Saldo whale juga terus meningkat. Wallet besar tidak melakukan dump secara agresif. Secara angka, penimbunan masih terjadi.

Whale BTC
Whale BTC | Sumber: Glassnode

Tetapi metrik-metrik ini mencampurkan berbagai kelompok investor.

Holder jangka menengah dan wallet besar masih membeli. Holder jangka panjang justru diam-diam melakukan distribusi. Ketika holder berpengalaman mulai menjual di dekat klaster biaya utama, itu menandakan risiko karena keyakinan mereka, walaupun saldo secara keseluruhan terlihat masih kuat.

Itulah sebabnya kebanyakan investor melewatkan peringatan tersebut. Analis BeInCrypto sudah menyoroti risiko ini satu minggu yang lalu. Pasar nampak sehat. Di balik itu, support terkuatnya justru sedang dijual.

Begitu aksi jual itu melemahkan zona US$84.600, leverage menjadi rentan. Saat harga turun lebih dalam, posisi long mulai terlikuidasi. Data dari CoinGlass menunjukkan hampir US$800 juta posisi long Bitcoin terhapus dalam waktu 24 jam.

Angka Likuidasi
Angka Likuidasi: Coinglass

Derivatif bukan penyebab pelemahan. Instrumen itu hanya bereaksi terhadap pelemahan yang terjadi.
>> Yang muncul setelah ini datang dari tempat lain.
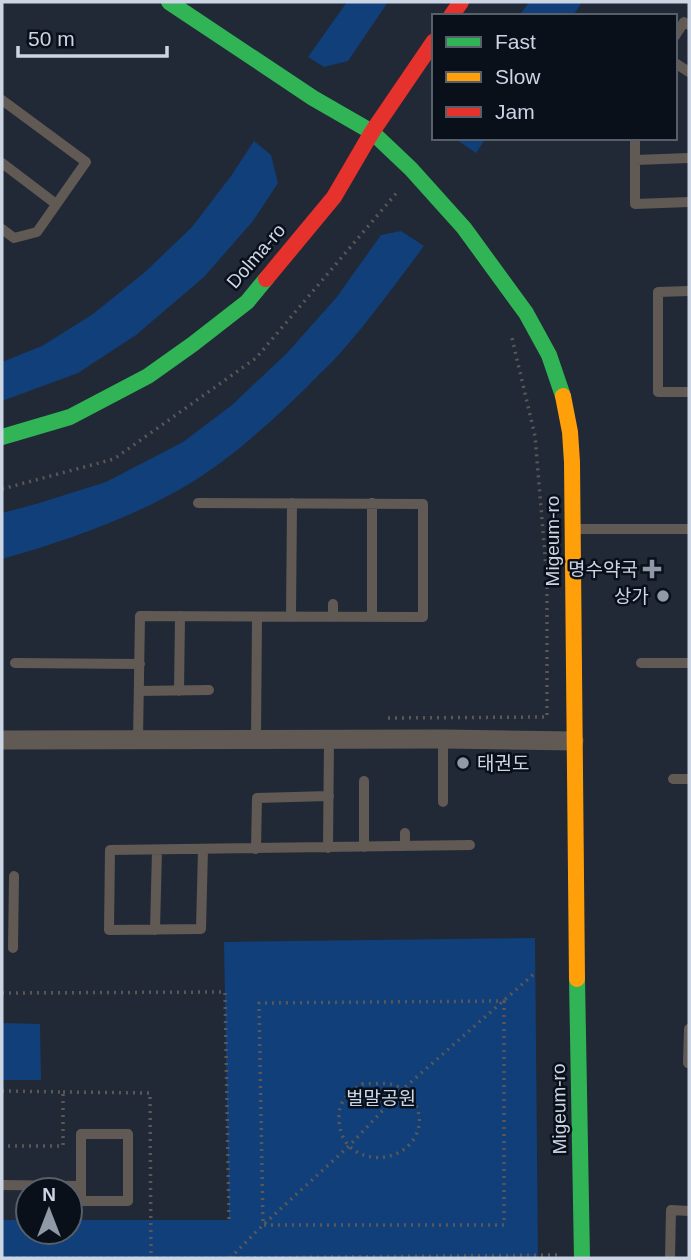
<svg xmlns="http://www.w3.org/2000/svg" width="691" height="1260" font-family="Arial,'Noto Sans KR',sans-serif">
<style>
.green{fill:#113f79}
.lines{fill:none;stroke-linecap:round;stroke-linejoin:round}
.path{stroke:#5a5857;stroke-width:3.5;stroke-dasharray:2 5;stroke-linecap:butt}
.lane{stroke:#615954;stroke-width:10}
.street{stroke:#615954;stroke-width:19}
.fast{stroke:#30b455;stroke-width:16}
.slow{stroke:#ff9f0a;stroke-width:16}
.jam{stroke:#e5322d;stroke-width:16}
.poi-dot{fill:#8f99a7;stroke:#09101a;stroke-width:2.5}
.labels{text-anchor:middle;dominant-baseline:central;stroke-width:5;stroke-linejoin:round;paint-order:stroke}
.street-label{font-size:19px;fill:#cbd5e4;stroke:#09101a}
.poi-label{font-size:19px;fill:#cbd5e4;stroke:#09101a;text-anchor:end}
.park-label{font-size:19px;fill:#cad8eb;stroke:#09101a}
</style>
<rect width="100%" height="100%" fill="#202935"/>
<path class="green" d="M347,2H388L348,61L324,67L308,57Z
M529,2H582L573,16H519Z
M457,138H486L476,153L457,140Z
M254,141L271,155L278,183L253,221L204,277L136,335L78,373L2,401V362L42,346L93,314L145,272L192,227L231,176Z
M401,231L424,246C397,282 371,318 342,351C332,363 319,374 308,386C272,421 233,457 189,484C132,518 66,541 2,559V513L36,504L106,482L183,442L232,405L287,353L336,298L381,235Z
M535,938L538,1258H2V1220H28V1232H70V1220H229L224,942Z
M2,1023L40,1024L41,1080H2Z"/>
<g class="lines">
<path class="path" d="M2,489L114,459L256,358L399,190
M388,718L547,717V579L535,436L512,338
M2,993L225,992L229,1220
M504,1001V1225H263L259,1003Z
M362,1084C372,1084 384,1082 394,1085C415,1092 426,1118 415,1137C402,1160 369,1164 350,1147C345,1142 341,1134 340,1128C336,1106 343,1096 362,1084Z
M2,1091L63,1092V1146H2
M63,1092L150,1093L151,1258
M2,1258H230L557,1255V1257
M230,1258L263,1225L349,1146L403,1089L535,973"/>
<path class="lane" d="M675,36L684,22L689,25
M675,63L689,72
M2,100L86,162L37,232L14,238L2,229
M635,138V204L689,202
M635,160L689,158
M2,163L56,204
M689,291L658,292V392H689
M372,503V617
M573,529H689
M333,604V617
M291,617L292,503
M15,663L140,664
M641,663H689
M139,691L209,690
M179,691L180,616
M256,739L257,617
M443,739V802
M138,740L140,616L423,617V504L198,503
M673,779H689
M364,781V847
M405,833V846
M328,848L329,739
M203,849L201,929L109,930L110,850L470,845
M256,849L257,798L329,796
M155,930L157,850
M13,948L14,876
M689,1029L688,1063H689
M81,1134H128V1201H81Z
M2,1185L81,1186
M670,1258L671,1210L689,1211"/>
<path class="street" d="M2,740L443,739L574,741"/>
<path class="fast" d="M169,2L313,98L372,132L411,169L464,228L526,313L549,355L563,396
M2,437L70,417L148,376L193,344L247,302L266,279
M577,979L582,1258"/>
<path class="slow" d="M563,396L570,432L572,462L577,979"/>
<path class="jam" d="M451,16L461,2
M266,279L334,197L372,132L434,41"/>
</g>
<g class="poi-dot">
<path d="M648.5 558.5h7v7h7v7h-7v7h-7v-7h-7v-7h7z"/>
<circle cx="663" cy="596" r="7"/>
<circle cx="463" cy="763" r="7"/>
</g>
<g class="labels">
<g class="street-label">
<text transform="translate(256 256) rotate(-49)">Dolma-ro</text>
<text transform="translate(552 541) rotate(-90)">Migeum-ro</text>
<text transform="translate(559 1109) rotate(-91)">Migeum-ro</text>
</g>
<g class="poi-label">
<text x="638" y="569">명수약국</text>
<text x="649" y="596">상가</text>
<text x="477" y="763" text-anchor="start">태권도</text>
</g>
<g class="park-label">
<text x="381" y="1098">벌말공원</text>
</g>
</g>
<rect width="691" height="1260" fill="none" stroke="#cbd5e4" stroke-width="7"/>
<rect x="432" y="14" width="245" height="126" fill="#09101a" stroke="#575f6b" stroke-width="2"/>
<rect x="446" y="37" width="35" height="10" fill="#30b455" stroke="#575f6b" stroke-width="2"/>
<text x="495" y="49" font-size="21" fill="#cbd5e4">Fast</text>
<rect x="446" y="72" width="35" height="10" fill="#ff9f0a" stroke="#575f6b" stroke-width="2"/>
<text x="495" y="84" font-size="21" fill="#cbd5e4">Slow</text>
<rect x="446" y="107" width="35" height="10" fill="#e5322d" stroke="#575f6b" stroke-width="2"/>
<text x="495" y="119" font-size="21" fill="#cbd5e4">Jam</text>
<g transform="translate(49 1211)"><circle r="33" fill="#09101a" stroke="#575f6b" stroke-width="2"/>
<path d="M0-5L12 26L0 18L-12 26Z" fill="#8f99a7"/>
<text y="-10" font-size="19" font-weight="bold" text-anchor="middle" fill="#cbd5e4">N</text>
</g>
<path d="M18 46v10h149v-10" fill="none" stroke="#cbd5e4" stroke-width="3.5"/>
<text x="28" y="46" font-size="21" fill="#cbd5e4" stroke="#09101a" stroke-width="5" paint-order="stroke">50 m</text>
</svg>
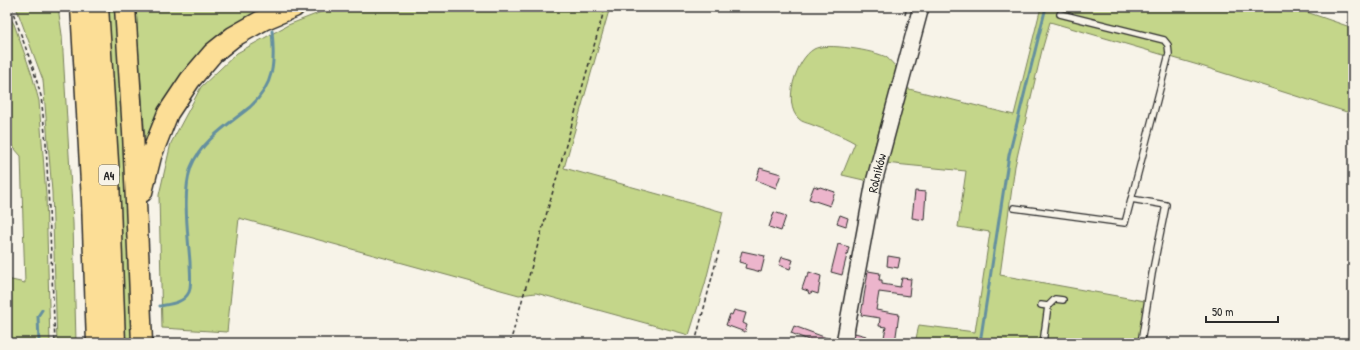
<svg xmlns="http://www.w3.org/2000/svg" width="1360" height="350" viewBox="0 0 1360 350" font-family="'Patrick Hand',sans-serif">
  <rect width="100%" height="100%" fill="#f7f3e8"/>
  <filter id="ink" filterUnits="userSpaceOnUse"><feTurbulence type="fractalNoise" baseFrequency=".025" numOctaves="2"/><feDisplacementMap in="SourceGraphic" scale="8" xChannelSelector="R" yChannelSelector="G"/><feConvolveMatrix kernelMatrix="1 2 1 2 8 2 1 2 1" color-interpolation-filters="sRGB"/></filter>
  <g filter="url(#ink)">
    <path fill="#c4d68a" stroke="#78805a" d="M16,7H58L62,35L73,223L76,343H57L52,192L43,80Z
      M108,7H118L134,343H124L120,195Z
      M135,7H273L260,13L147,140L145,138Z
      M334,7H610L564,168L723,212L705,284L689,335L536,293L519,295L239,218L227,332L162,328L159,195L171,143L201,87L237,53L288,25Z
      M1041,7H1292L1353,28V114L1198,65L1050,22L1042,50L1015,166L1000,275L1150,302L1144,343H915L919,325L975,332L990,232L958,227L966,171L874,162L868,181L842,175L855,143C842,135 825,130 810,124C807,123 802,122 799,119C782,104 796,59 814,49C826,42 875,51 886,57C890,60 894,65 897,68L874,149L885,153L905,88L1014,115Z
      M7,13L14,24L32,75L39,101L46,195L50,343H7V279L25,283L21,156L7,140Z"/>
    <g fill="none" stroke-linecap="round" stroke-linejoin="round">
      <path stroke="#65909f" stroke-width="3" d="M160,306C170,304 184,303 189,292C192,284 190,271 190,262C188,234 182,193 191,167C201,141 229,124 250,107C275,84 275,62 272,31
        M39,343L38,316L42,310
        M980,343L1009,155L1046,7"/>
    </g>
    <path fill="#ecb5cc" stroke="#2b2b2b" d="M760,168L781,174L776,188L756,180Z
      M814,186L819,188L820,187L835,192L830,206L809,199Z
      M915,191L926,192L924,220L912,218Z
      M774,212L786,216L781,231L769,227Z
      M840,215L848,218L846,226L837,223Z
      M838,244L849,247L842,275L831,272Z
      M742,251L765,256L761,272L745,268L746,264L739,262Z
      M888,256L900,258L898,268L887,266Z
      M782,257L793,260L790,269L779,265Z
      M868,271L880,273L879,280H882V284L900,287L902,278L911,279L909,296L879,292L876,310L899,314L895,343H883L886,327L879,326L880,318L861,315Z
      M809,272L821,276L818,294L812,292L809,294L808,291L802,289L806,277H808Z
      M734,310L746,313L743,323L747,325L745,332L726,325L730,314L732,315Z
      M794,326L835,341V343H816L791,333Z
      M855,333L866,336L865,343H853Z"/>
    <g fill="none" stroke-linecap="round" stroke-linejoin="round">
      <defs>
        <path id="lane" d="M1131,199L1166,205L1152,274L1141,343
          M1014,208L1125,223L1169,54L1168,45L1164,40L1060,14
          M1041,305L1048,306
          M1043,343L1048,306L1055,299L1063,300"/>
        <g id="secondary">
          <path id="s1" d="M844,343L874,182L921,7"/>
        </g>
        <path id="highway" d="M81,7L92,201L97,343
          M98,7L109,177L115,343
          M125,7L133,132L142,343
          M142,192L151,156L168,113L190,80L213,53L233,37L263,20L294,7"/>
      </defs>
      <use href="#lane" stroke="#2b2b2b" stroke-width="8"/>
      <use href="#secondary" stroke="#2b2b2b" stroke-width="18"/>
      <use href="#highway" stroke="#2b2b2b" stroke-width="23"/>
      <path stroke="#2b2b2b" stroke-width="1.5" stroke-dasharray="4 3" stroke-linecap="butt" d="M11,7L33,68L41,96L46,143L55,343
        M905,15L907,7
        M181,343V341
        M213,343L214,338L234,343
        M510,343L605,7
        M695,343L719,250"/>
      <use href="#lane" stroke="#f7f3e8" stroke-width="5.5"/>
      <use href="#secondary" stroke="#f7f3e8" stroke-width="15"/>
      <use href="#highway" stroke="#fcde96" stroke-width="20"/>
    </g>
  </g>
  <g text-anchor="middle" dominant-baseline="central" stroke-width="3" stroke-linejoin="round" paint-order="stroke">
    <rect fill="#f7f3e8" stroke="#686764" stroke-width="1" x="99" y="165" width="20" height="20" rx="3"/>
    <g font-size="12" font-weight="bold" fill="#2b2b2b">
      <text x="109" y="175">A4</text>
    </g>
    <g font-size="13" fill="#2b2b2b" stroke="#f7f3e8">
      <text stroke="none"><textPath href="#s1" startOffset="173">Rolników</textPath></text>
    </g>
  </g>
  <rect width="1360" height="350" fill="none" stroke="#f7f3e8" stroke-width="24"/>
  <rect x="12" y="12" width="1336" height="326" fill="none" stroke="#2b2b2b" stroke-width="1.5" filter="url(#ink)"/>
  <path d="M1206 316v6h72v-6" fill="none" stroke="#2b2b2b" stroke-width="2"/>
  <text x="1212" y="316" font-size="12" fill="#2b2b2b" stroke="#f7f3e8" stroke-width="3" paint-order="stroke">50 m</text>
</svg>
Struktur Rusak, Risiko Penurunan, dan Level Harga Kunci Bitcoin

Struktur teknikal kini sudah memburuk. Bitcoin sudah turun menembus neckline pola head and shoulders pada grafik harian. Ini adalah pola pembalikan bearish yang sering muncul sebelum terjadi koreksi berkepanjangan.

Berdasarkan pola ini, breakdown memperkirakan penurunan lanjutan sekitar 12% dari neckline. Hal ini menempatkan risiko di dekat zona US$75.000 jika aksi jual berlanjut. Level US$81.000 kini menjadi support krusial.

Jika Bitcoin kembali kehilangan level ini, momentum penurunan bisa makin kencang. jika bertahan, peluang stabilisasi bisa terjadi.

Analisis Harga Bitcoin
Analisis Harga Bitcoin: TradingView

Pemulihan harga bergantung pada kemampuan merebut kembali level kunci on-chain dan grafik. Zona harga BTC penting pertama ada di sekitar US$83.300, yang sesuai dengan klaster URPD terbesar kedua. Jika harga menembus level ini, artinya para pembeli mampu mempertahankan area kepemilikan sebelumnya.

Level utama tetap di US$84.600. Di sinilah holder jangka panjang melakukan penjualan. Dan di sinilah klaster URPD terbesar berada. Sampai Bitcoin benar-benar ditutup di atas US$84.600, setiap rebound tetap rentan.